**PROVIDED INFORMATION:**

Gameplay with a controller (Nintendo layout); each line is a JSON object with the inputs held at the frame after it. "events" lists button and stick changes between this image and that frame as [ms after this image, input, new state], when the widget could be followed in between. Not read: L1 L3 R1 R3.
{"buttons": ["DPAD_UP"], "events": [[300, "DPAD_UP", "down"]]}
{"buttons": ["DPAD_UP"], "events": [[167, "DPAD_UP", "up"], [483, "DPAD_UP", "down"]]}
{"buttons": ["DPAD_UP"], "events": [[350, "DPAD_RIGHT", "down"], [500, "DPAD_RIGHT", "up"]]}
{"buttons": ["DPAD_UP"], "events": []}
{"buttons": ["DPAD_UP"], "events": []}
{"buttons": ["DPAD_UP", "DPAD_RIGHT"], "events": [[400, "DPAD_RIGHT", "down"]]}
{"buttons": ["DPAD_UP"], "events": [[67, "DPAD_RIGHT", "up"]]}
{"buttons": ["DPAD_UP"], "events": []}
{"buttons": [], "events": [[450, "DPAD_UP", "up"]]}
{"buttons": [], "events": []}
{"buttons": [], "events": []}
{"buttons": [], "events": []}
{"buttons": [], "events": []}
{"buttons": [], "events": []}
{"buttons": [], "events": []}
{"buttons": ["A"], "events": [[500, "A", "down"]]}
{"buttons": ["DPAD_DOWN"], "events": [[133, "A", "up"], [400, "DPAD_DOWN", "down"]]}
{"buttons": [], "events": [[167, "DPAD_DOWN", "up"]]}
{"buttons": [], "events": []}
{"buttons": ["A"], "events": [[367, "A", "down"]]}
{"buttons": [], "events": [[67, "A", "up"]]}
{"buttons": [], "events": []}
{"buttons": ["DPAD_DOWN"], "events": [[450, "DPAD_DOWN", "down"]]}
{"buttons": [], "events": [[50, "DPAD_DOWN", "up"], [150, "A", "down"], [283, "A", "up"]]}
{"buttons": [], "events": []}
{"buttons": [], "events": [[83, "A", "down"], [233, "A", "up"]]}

**DESCRIPTION OF THE TASK:**
Write the entries out once more, exactly as given.

**SOLUTION BELOW:**
Gameplay with a controller (Nintendo layout); each line is a JSON object with the inputs held at the frame after it. "events" lists button and stick changes between this image and that frame as [ms after this image, input, new state], when the widget could be followed in between. Not read: L1 L3 R1 R3.
{"buttons": ["DPAD_UP"], "events": [[300, "DPAD_UP", "down"]]}
{"buttons": ["DPAD_UP"], "events": [[167, "DPAD_UP", "up"], [483, "DPAD_UP", "down"]]}
{"buttons": ["DPAD_UP"], "events": [[350, "DPAD_RIGHT", "down"], [500, "DPAD_RIGHT", "up"]]}
{"buttons": ["DPAD_UP"], "events": []}
{"buttons": ["DPAD_UP"], "events": []}
{"buttons": ["DPAD_UP", "DPAD_RIGHT"], "events": [[400, "DPAD_RIGHT", "down"]]}
{"buttons": ["DPAD_UP"], "events": [[67, "DPAD_RIGHT", "up"]]}
{"buttons": ["DPAD_UP"], "events": []}
{"buttons": [], "events": [[450, "DPAD_UP", "up"]]}
{"buttons": [], "events": []}
{"buttons": [], "events": []}
{"buttons": [], "events": []}
{"buttons": [], "events": []}
{"buttons": [], "events": []}
{"buttons": [], "events": []}
{"buttons": ["A"], "events": [[500, "A", "down"]]}
{"buttons": ["DPAD_DOWN"], "events": [[133, "A", "up"], [400, "DPAD_DOWN", "down"]]}
{"buttons": [], "events": [[167, "DPAD_DOWN", "up"]]}
{"buttons": [], "events": []}
{"buttons": ["A"], "events": [[367, "A", "down"]]}
{"buttons": [], "events": [[67, "A", "up"]]}
{"buttons": [], "events": []}
{"buttons": ["DPAD_DOWN"], "events": [[450, "DPAD_DOWN", "down"]]}
{"buttons": [], "events": [[50, "DPAD_DOWN", "up"], [150, "A", "down"], [283, "A", "up"]]}
{"buttons": [], "events": []}
{"buttons": [], "events": [[83, "A", "down"], [233, "A", "up"]]}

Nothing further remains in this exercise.